## WHAT THE TASK REQUIRES
Below are some records. Print exactly the lines between the one holding "image of human" and the one holding "There is medium", inclusive, and nothing else.
** Opening EXTRACTED DATA block **
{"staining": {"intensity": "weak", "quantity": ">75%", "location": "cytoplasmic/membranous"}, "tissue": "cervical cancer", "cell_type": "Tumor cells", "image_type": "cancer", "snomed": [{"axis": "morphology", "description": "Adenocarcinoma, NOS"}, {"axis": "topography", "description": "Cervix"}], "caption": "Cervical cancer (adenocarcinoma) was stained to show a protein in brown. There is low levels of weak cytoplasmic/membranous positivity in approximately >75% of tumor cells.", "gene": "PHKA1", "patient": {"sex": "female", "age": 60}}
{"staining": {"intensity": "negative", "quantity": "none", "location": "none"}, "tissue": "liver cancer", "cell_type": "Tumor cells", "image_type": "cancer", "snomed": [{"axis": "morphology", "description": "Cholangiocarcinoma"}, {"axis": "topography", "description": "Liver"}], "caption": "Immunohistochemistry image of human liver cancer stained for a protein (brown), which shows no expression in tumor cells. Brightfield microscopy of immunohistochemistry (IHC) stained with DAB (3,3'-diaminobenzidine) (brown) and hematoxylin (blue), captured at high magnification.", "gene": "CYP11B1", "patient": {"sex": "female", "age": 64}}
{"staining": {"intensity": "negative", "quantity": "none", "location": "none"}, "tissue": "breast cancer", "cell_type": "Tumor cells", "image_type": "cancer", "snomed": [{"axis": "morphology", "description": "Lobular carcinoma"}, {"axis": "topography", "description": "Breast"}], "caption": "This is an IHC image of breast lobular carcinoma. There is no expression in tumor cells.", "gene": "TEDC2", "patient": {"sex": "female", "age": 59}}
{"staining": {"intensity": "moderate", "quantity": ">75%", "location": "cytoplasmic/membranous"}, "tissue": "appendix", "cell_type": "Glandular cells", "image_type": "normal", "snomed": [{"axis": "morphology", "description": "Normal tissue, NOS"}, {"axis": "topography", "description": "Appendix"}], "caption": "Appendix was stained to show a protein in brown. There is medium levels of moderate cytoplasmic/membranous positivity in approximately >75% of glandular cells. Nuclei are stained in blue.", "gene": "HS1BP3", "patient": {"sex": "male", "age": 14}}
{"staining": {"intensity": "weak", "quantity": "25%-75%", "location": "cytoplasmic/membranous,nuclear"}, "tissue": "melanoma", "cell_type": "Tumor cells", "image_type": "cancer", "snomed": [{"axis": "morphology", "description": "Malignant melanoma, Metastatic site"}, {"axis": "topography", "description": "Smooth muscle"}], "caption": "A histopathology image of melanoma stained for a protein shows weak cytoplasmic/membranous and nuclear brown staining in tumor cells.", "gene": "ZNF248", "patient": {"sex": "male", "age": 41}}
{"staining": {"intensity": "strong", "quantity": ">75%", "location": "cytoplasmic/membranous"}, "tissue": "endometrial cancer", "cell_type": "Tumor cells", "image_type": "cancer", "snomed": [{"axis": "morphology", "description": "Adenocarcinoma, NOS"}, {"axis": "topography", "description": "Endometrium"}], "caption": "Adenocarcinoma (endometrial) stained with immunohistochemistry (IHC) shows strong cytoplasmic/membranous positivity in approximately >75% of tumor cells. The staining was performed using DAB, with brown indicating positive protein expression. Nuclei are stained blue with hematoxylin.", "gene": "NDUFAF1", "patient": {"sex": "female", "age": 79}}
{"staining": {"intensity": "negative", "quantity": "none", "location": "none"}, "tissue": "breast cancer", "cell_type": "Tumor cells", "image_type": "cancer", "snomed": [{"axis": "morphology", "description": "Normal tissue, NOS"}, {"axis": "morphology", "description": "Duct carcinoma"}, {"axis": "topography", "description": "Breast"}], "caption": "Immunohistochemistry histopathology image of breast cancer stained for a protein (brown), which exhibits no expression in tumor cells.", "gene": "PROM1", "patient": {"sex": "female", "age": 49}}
** Closing EXTRACTED DATA block **
## RESULT BELOW
{"staining": {"intensity": "negative", "quantity": "none", "location": "none"}, "tissue": "liver cancer", "cell_type": "Tumor cells", "image_type": "cancer", "snomed": [{"axis": "morphology", "description": "Cholangiocarcinoma"}, {"axis": "topography", "description": "Liver"}], "caption": "Immunohistochemistry image of human liver cancer stained for a protein (brown), which shows no expression in tumor cells. Brightfield microscopy of immunohistochemistry (IHC) stained with DAB (3,3'-diaminobenzidine) (brown) and hematoxylin (blue), captured at high magnification.", "gene": "CYP11B1", "patient": {"sex": "female", "age": 64}}
{"staining": {"intensity": "negative", "quantity": "none", "location": "none"}, "tissue": "breast cancer", "cell_type": "Tumor cells", "image_type": "cancer", "snomed": [{"axis": "morphology", "description": "Lobular carcinoma"}, {"axis": "topography", "description": "Breast"}], "caption": "This is an IHC image of breast lobular carcinoma. There is no expression in tumor cells.", "gene": "TEDC2", "patient": {"sex": "female", "age": 59}}
{"staining": {"intensity": "moderate", "quantity": ">75%", "location": "cytoplasmic/membranous"}, "tissue": "appendix", "cell_type": "Glandular cells", "image_type": "normal", "snomed": [{"axis": "morphology", "description": "Normal tissue, NOS"}, {"axis": "topography", "description": "Appendix"}], "caption": "Appendix was stained to show a protein in brown. There is medium levels of moderate cytoplasmic/membranous positivity in approximately >75% of glandular cells. Nuclei are stained in blue.", "gene": "HS1BP3", "patient": {"sex": "male", "age": 14}}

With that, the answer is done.